I have read about authors (Howard Norman, author of The Bird Artist, a murder mystery disguised as a literary novel, comes to mind) who painstakingly construct their characters, writing down detailed notes about each before committing them to the narrative at hand.
Maybe I’m too lazy or just too day-job-strapped, but I don’t do much if any of that. To some extent, I rely on the names I decide to use to lead me to those detailed descriptions, which I then keep, mostly, in my head.
Indeed, the names of most of my main characters came to me before I knew how the characters would look, sound, or behave. Some of them—the personas, that is--derived from names I’ve encountered in my life or my job (note, incidentally, that I feel compelled to separate those two).
The surname for Pine County Sheriff Dingus Aho, for instance, was inspired by an old man I wrote about on the front page of The Wall Street Journal. Toivo Aho organized an annual outhouse-on-skis race in Michigan’s Upper Peninsula.
“Aho,” I was told then, is a rather common Finnish name. I stole it. “Dingus,” which I’ve heard is German and Scottish, just came to me, and I attached the two. I was aware that they probably didn’t go together well, and perhaps that’s why Dingus, despite being the sheriff, is a man who stands a bit outside the inner circle of his town, looking in.
Some of my readers might think Jack Blackburn is so named because of the blackness of his deeds. Not so. “Jack” came from a coach I knew from afar—a fine coach and man, so far as I knew—and “Blackburn” just came to me, maybe because of the interior rhyme. In fact, late in the novel I considered whether to change the name for fear that some might think it too heavy-handed. But I stuck with it, and I’m glad I did.
For less-crucial names attached to incidental places and establishments in and around the town of Starvation Lake, I frequently borrowed the names of pals. Thinnes Park is named for an old Kalamazoo friend who loves softball. The Detroit law firm Eagan, MacDonald & Browne is named for Eegs, Mac and Brownee, some of my oldest and best friends in Detroit. Enright’s is named for Fr. Jim “Punch” Enright, one of my high school coaches. (Come to think of it, I can’t believe I’ve never personally encountered a bar named Enright’s. A Google search reveals Enright’s Thirst Parlor in Rochester, N.Y., where, “You won't be alone if you stop in for a drink at 10 a.m. on a Saturday.” Good to know.)

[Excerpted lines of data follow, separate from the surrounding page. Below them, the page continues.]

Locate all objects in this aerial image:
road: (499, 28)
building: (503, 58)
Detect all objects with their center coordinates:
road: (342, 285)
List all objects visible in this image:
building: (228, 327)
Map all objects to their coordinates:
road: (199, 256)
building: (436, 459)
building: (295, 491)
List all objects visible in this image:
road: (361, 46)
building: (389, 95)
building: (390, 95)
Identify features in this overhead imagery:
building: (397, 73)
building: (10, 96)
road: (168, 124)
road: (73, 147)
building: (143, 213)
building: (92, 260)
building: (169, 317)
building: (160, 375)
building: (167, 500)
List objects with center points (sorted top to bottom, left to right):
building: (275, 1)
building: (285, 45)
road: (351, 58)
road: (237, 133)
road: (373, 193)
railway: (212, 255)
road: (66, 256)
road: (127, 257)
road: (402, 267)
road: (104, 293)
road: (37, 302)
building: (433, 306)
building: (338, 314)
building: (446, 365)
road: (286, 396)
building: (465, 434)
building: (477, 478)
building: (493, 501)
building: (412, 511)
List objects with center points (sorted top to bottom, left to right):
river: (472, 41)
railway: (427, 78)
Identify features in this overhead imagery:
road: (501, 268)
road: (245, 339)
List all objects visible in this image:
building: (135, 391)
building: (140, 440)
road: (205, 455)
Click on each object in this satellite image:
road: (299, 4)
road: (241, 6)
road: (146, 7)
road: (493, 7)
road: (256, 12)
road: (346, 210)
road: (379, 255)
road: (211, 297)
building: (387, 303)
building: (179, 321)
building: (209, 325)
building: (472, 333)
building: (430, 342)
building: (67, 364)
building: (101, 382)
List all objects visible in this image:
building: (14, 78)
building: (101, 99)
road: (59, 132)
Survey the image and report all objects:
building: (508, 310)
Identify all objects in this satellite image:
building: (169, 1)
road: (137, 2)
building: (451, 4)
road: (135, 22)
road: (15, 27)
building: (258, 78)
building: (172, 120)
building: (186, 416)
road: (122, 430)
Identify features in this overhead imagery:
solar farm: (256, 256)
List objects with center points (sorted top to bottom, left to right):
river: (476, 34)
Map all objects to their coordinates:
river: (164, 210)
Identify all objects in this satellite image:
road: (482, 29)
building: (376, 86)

I have lots of fun thinking up or borrowing or outright stealing names (as I did with the name of the town, which comes from the name of a lake near my family’s cottage in northern lower Michigan). Two names in my next novel—Philo Beech and Parmelee Gilbert—were pilfered directly from a non-fiction anthology of Michigan murders.
But I don’t mean to suggest that naming names is haphazard or gratuitous. As Marcus intimated in his latest blog, characters can help define the plot. I’ll take that a step further--or would that be backward?--and say I think names can define characters.
Soupy Campbell? He must be a dissolute former hockey star. Elvis Bontrager, of course, equals local soapbox blowhard. Darlene Esper shapes a shapely and elusive beauty who keeps her true thoughts as but a whisper to herself. Clayton Perlmutter is a scalawag you could almost love. Francis Dufresne sounds harmless, which in a mystery often connotes danger.
My next book was inspired by a line that came to me in the middle of the night: They found her hanging in the shoe tree at the edge of Starvation Lake. Within seconds, I knew her name: Gracie. Not Grace, but Gracie. She is, as a friend put it, a wrecked woman. “Gracie” puts a more sympathetic face on her, but “Grace” alone would be altogether too dignified for her troubled past.
As for my first-person narrator, Gus Carpenter might suggest someone who builds things, someone who’s good with their hands. I had no such notions in mind.
When I was working at the Kalamazoo Gazette in the early 1980s, I heard a tale about a story that had graced the Gazette front page years before. The article profiled a local man who’d won medals for his war heroism as a Green Beret. Readers loved the story.
A few days later, the Green Beret told the Gazette that he’d made the whole thing up. He’d never been a hero or won any medals. But I presumed that he wished he’d been a hero. And I decided then and there that I would name the main character in my first novel after him: Augustus Carpenter.
How do you name your fictional people, places and things?